—Order unanimously affirmed without costs. Memorandum: Family Court properly determined following a hearing that respondent had sexually abused his girlfriend’s daughter Heather and neglected his girlfriend’s daughter Julie. Respondent contends that petitioner failed to establish that he did not substantially observe the terms and conditions of the order adjourning the abuse proceeding in contemplation of dismissal and that the court therefore erred in *987restoring the abuse proceeding to the calendar (see, Family Ct Act § 1039 [e]). The proceeding was restored to the calendar upon the consent of respondent, and thus his present contention is not preserved for our review. Respondent did not object to the filing of the amended abuse petition, and thus his present contention that the court erred in allowing petitioner to file that amended petition also is not preserved for our review. In any event, the court properly allowed petitioner to amend the abuse petition based on additional allegations of abuse and neglect (see generally, Family Ct Act § 1051 [b]; Matter of Jesse DD., 223 AD2d 929, 930, lv denied 88 NY2d 803).
Contrary to respondent’s contention, petitioner complied with Family Court Act § 1038 (d) and CPLR 3101 (d) (1) by providing respondent with the name of its expert witness and the subject matter of her testimony as soon as it was aware that she would testify. The expert interviewed Heather on July 16 and July 30, 1998, and petitioner gave notice to respondent of the expert’s proposed testimony on July 30, 1998.
Respondent contends that petitioner failed to establish that he was a person legally responsible for the care of the children. We disagree. It is uncontroverted that respondent lived with the children and their mother for several years and acted as the “functional equivalent of a parent” during the time the abuse and neglect occurred (Matter of Yolanda D., 88 NY2d 790, 796). The court thus properly found that respondent was a “person legally responsible” for the care of the children (see, Family Ct Act § 1012 [g]; Matter of Amanda LL., 195 AD2d 708, 709). Contrary to the further contention of respondent, the finding that he sexually abused Heather is supported by a preponderance of the evidence (see, Family Ct Act § 1046 [b] [i]; Matter of Philip M., 82 NY2d 238, 243-244; Matter of Nicole V., 71 NY2d 112, 117).
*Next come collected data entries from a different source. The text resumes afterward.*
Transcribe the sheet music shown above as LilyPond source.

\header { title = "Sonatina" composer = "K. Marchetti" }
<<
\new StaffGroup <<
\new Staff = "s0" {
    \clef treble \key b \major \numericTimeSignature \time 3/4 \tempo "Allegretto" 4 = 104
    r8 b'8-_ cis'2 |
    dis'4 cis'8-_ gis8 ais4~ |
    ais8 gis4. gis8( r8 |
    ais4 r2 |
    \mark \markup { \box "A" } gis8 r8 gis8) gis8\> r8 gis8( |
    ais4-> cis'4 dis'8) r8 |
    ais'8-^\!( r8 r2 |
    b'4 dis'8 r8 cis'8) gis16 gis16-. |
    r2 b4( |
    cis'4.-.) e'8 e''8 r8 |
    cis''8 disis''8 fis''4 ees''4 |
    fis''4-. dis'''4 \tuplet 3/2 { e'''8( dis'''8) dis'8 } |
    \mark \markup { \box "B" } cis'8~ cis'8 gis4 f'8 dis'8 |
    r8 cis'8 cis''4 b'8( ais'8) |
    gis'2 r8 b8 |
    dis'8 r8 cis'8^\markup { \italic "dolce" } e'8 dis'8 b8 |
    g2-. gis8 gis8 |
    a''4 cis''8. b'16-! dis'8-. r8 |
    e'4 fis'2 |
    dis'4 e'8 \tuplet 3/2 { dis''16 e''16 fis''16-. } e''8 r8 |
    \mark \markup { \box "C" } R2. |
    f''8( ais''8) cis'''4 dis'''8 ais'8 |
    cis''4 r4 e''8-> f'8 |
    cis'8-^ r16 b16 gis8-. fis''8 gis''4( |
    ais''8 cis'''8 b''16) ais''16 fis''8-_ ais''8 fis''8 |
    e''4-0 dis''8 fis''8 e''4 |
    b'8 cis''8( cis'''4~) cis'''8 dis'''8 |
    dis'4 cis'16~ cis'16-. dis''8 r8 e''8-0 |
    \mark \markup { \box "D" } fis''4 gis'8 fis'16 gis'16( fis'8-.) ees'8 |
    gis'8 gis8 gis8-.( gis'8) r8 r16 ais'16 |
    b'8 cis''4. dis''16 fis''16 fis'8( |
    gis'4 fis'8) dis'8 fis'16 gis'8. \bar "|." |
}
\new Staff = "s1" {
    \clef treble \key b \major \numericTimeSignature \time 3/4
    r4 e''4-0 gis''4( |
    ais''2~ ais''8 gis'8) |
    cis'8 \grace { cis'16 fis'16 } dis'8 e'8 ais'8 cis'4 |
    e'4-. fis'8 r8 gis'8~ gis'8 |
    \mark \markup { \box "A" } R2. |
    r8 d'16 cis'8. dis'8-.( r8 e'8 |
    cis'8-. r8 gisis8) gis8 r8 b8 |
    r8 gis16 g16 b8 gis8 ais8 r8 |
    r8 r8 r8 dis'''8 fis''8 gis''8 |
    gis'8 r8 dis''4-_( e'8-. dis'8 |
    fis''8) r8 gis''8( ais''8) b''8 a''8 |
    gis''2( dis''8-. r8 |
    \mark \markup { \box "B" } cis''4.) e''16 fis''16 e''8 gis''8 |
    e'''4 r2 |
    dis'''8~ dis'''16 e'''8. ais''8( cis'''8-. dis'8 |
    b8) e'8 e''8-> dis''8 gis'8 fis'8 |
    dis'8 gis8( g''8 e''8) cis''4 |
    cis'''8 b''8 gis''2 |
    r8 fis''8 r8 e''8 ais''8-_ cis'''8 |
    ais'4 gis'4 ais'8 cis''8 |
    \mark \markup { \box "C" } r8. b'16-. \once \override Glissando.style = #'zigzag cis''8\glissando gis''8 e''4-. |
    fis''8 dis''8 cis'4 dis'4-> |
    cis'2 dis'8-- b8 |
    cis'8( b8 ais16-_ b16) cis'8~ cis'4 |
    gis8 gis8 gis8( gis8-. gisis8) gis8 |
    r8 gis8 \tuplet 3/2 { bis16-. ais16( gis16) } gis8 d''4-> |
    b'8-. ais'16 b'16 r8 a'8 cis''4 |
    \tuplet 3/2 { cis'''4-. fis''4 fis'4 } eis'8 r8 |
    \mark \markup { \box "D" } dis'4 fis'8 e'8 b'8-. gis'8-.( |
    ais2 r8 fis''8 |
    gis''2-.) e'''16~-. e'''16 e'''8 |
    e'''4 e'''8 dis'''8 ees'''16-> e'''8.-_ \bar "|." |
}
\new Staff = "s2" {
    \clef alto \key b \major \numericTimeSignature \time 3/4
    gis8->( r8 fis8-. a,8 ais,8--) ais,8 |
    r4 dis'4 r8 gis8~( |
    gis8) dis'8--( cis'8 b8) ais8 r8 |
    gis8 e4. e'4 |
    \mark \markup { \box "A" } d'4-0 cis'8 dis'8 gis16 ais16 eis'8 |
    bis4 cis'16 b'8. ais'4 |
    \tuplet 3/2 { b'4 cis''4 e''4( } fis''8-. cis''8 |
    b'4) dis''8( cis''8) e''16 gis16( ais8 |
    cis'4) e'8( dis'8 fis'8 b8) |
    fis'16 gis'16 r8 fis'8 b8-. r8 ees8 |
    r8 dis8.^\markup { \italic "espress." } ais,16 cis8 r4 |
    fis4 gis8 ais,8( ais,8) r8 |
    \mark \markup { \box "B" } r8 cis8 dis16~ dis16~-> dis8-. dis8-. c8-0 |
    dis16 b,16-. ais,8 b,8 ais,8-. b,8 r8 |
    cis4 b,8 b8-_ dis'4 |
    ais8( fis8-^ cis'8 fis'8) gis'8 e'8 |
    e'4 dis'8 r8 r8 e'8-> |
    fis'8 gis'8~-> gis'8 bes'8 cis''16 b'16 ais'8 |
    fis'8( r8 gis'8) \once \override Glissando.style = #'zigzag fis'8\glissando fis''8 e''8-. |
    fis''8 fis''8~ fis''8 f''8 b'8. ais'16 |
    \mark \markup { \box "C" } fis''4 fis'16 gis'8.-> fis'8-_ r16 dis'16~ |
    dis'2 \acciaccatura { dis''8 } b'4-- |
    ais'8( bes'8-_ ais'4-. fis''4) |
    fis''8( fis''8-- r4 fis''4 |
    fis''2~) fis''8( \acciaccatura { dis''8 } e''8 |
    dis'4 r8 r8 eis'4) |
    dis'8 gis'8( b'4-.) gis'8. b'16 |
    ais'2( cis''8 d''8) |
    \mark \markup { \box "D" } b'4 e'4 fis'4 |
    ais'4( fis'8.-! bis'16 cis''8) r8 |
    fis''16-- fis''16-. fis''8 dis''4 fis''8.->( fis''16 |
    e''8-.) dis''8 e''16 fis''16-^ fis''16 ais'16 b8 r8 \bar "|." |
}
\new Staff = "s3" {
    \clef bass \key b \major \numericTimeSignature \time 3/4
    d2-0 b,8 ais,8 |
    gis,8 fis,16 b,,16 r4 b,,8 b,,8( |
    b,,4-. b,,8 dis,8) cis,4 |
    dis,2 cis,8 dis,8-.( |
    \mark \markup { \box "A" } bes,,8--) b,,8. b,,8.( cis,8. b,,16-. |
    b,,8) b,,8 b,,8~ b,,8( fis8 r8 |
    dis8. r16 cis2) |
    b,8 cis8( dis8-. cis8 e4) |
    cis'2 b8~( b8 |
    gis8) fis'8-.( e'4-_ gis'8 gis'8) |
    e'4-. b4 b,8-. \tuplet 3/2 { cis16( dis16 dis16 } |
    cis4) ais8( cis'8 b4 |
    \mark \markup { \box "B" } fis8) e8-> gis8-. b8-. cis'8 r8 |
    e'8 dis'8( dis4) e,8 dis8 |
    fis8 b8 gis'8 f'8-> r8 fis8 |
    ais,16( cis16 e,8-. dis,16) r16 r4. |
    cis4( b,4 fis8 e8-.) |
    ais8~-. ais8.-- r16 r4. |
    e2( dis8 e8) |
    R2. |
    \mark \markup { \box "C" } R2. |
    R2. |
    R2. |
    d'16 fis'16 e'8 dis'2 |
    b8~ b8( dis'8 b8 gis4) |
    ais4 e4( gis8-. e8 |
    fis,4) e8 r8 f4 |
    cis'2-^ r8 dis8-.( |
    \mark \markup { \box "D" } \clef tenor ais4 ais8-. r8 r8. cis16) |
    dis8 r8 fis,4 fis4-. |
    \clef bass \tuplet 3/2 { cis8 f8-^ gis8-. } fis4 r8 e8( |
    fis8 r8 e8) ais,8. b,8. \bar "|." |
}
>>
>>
Heather’s out-of-court statements were sufficiently corroborated by the validation testimony of petitioner’s expert witness (see, Family Ct Act § 1046 [a] [vi]; Matter of Jaclyn P., 86 NY2d 875, 877-878, cert denied sub nom. Papa v Nassau County Dept, of Social Servs., 516 US 1093; Matter of Nicole V., supra, at 121; Matter of Camron R. [appeal No. 1], 251 AD2d 1073; Matter of Jennifer M., 229 AD2d 940). (Appeal from Order of Livingston County Family Court, Alonzo, J.: — Abuse.) Present — Green, J. P., Hayes, Wisner and Hurlbutt, JJ.